BRIEF: Reproduce the entries below, please. Keep every character the same.

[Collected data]
----------------------------------------
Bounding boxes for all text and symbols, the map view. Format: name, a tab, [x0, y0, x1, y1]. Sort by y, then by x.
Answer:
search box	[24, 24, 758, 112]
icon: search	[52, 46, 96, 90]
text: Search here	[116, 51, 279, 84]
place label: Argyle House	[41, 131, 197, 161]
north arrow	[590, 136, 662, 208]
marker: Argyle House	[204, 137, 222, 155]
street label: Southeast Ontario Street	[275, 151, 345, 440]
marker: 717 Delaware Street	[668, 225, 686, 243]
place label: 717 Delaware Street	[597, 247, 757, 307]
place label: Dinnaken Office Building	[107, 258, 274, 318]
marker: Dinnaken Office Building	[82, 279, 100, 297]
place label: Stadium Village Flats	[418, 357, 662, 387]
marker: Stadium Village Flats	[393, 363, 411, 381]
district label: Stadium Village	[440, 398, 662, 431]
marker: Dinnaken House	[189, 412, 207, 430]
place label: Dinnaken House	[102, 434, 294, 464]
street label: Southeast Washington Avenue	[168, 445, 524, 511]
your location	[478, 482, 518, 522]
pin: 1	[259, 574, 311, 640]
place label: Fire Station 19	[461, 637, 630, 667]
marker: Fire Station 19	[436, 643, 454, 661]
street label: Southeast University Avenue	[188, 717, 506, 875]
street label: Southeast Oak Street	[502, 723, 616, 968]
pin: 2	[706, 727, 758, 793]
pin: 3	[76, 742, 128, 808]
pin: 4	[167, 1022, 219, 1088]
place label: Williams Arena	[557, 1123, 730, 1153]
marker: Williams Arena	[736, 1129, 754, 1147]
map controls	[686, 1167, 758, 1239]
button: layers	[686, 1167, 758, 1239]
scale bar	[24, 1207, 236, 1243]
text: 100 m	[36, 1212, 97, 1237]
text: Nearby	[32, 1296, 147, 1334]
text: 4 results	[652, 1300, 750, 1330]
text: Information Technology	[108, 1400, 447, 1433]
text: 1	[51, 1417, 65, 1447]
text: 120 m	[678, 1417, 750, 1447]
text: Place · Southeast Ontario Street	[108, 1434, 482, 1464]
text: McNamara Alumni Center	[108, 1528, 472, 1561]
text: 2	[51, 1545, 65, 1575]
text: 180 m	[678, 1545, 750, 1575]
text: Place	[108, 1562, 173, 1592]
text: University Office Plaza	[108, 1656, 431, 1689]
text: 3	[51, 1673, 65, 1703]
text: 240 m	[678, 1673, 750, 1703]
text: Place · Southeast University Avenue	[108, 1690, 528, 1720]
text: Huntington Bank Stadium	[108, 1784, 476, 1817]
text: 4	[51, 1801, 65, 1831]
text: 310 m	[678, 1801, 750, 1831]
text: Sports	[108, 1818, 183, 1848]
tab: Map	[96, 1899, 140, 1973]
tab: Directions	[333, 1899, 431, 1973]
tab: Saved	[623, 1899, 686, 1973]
----------------------------------------
OUTPUT OF THE EXERCISE:
Bounding boxes for all text and symbols, the map view. Format: name, a tab, [x0, y0, x1, y1]. Sort by y, then by x.
Answer:
search box	[24, 24, 758, 112]
icon: search	[52, 46, 96, 90]
text: Search here	[116, 51, 279, 84]
place label: Argyle House	[41, 131, 197, 161]
north arrow	[590, 136, 662, 208]
marker: Argyle House	[204, 137, 222, 155]
street label: Southeast Ontario Street	[275, 151, 345, 440]
marker: 717 Delaware Street	[668, 225, 686, 243]
place label: 717 Delaware Street	[597, 247, 757, 307]
place label: Dinnaken Office Building	[107, 258, 274, 318]
marker: Dinnaken Office Building	[82, 279, 100, 297]
place label: Stadium Village Flats	[418, 357, 662, 387]
marker: Stadium Village Flats	[393, 363, 411, 381]
district label: Stadium Village	[440, 398, 662, 431]
marker: Dinnaken House	[189, 412, 207, 430]
place label: Dinnaken House	[102, 434, 294, 464]
street label: Southeast Washington Avenue	[168, 445, 524, 511]
your location	[478, 482, 518, 522]
pin: 1	[259, 574, 311, 640]
place label: Fire Station 19	[461, 637, 630, 667]
marker: Fire Station 19	[436, 643, 454, 661]
street label: Southeast University Avenue	[188, 717, 506, 875]
street label: Southeast Oak Street	[502, 723, 616, 968]
pin: 2	[706, 727, 758, 793]
pin: 3	[76, 742, 128, 808]
pin: 4	[167, 1022, 219, 1088]
place label: Williams Arena	[557, 1123, 730, 1153]
marker: Williams Arena	[736, 1129, 754, 1147]
map controls	[686, 1167, 758, 1239]
button: layers	[686, 1167, 758, 1239]
scale bar	[24, 1207, 236, 1243]
text: 100 m	[36, 1212, 97, 1237]
text: Nearby	[32, 1296, 147, 1334]
text: 4 results	[652, 1300, 750, 1330]
text: Information Technology	[108, 1400, 447, 1433]
text: 1	[51, 1417, 65, 1447]
text: 120 m	[678, 1417, 750, 1447]
text: Place · Southeast Ontario Street	[108, 1434, 482, 1464]
text: McNamara Alumni Center	[108, 1528, 472, 1561]
text: 2	[51, 1545, 65, 1575]
text: 180 m	[678, 1545, 750, 1575]
text: Place	[108, 1562, 173, 1592]
text: University Office Plaza	[108, 1656, 431, 1689]
text: 3	[51, 1673, 65, 1703]
text: 240 m	[678, 1673, 750, 1703]
text: Place · Southeast University Avenue	[108, 1690, 528, 1720]
text: Huntington Bank Stadium	[108, 1784, 476, 1817]
text: 4	[51, 1801, 65, 1831]
text: 310 m	[678, 1801, 750, 1831]
text: Sports	[108, 1818, 183, 1848]
tab: Map	[96, 1899, 140, 1973]
tab: Directions	[333, 1899, 431, 1973]
tab: Saved	[623, 1899, 686, 1973]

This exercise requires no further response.